> [EXERCISE SET]:
**1.** Rename "python" as "Python" throughout the passage of the Gaussian process regression text that begins at the words "GPML(Gaussian Processes for Machine Learning)[1]" and stops after "with the models.", then write that passage out.
**2.** Show every line of the entries that contains the string "التجارية", treating case as significant.

> [PAGE TEXT]:

GP Regression with `scikit-learn`

GPML(Gaussian Processes for Machine Learning)[1] is a great book to learn Gaussian Processes.
However, I found that there aren't many python codes that actually reproduces the examples in the book.(most of them were general-purpose libraries)
Thus, I wrote a piece of python code(based on the scikit-learn library) that reproduces some of the examples in the textbook, so that I can verify the results in the book and play around with the models.

Disclaimer: I do not own anything. All rights belong to the authors of the GPML book and the scikit-learn library

References

[1] GPML(Gaussian Processes for Machine Learning), the MIT Press, 2006
[2] sklearn.gaussian_process.GaussianProcessRegressor
[3] Gaussian Processes regression: basic introductory example
[4] Gaussian process regression (GPR) on Mauna Loa CO2 data

Importing the necessary libraries
Sampling from a Prior
GP Regression for Noise-free observations
- Fitting a Posterior
- Sampling from a Posterior
GP Regression for Noisy observations
- Fitting a Posterior
- Sampling from a Posterior

1. Importing the necessary libraries



In [1]:

    
import numpy as np
from matplotlib import pyplot as plt
from sklearn.gaussian_process import GaussianProcessRegressor as GPR
from sklearn.gaussian_process.kernels import RBF, WhiteKernel as WK,\
ExpSineSquared as ESS, RationalQuadratic as RQ, Matern as M

%matplotlib inline

2. Sampling from a prior: Figure 2.2 (a) of the GPML



In [2]:

    
# Specify a GP prior
kernel = 1 * RBF(length_scale = 1)
gp = GPR(kernel = kernel, optimizer = None)
print("Initial Kernel\n%s" % kernel)
X_test = np.array(np.linspace(-5, 5, 1000), ndmin = 2).T
f_mean, f_var = gp.predict(X_test, return_std=True)

# Create a figure
fig_prior = plt.figure(figsize = (20,12))
plt.rcParams.update({'font.size': 20})

# Draw a mean function and 95% confidence interval
plt.plot(X_test, f_mean, 'b-', label='mean function')
upper_bound = f_mean + 1.96 * f_var
lower_bound = f_mean - 1.96 * f_var
plt.fill_between(X_test.ravel(), lower_bound, upper_bound, color = 'b', alpha = 0.1,
                 label='95% confidence interval')

Dataset entries
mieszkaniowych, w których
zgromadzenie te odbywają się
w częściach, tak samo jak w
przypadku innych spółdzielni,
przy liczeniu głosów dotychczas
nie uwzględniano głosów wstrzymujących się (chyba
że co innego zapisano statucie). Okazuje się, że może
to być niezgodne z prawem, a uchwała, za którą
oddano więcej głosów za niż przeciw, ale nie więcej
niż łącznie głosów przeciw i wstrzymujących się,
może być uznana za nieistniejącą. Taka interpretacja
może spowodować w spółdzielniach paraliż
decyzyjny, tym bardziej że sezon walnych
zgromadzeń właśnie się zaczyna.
---
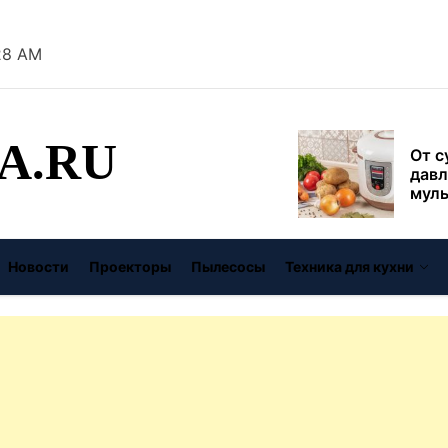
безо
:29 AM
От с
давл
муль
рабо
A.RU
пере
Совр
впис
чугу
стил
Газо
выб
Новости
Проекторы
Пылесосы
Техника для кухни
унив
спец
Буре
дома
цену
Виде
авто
==
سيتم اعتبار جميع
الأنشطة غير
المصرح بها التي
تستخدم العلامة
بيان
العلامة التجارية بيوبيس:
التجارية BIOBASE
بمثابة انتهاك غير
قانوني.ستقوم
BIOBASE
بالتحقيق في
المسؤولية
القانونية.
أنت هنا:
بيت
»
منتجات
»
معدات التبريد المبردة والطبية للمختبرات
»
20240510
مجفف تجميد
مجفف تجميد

> [EXERCISE RESPONSES]:
**1.**
GPML(Gaussian Processes for Machine Learning)[1] is a great book to learn Gaussian Processes.
However, I found that there aren't many Python codes that actually reproduces the examples in the book.(most of them were general-purpose libraries)
Thus, I wrote a piece of Python code(based on the scikit-learn library) that reproduces some of the examples in the textbook, so that I can verify the results in the book and play around with the models.

**2.**
العلامة التجارية بيوبيس:
التجارية BIOBASE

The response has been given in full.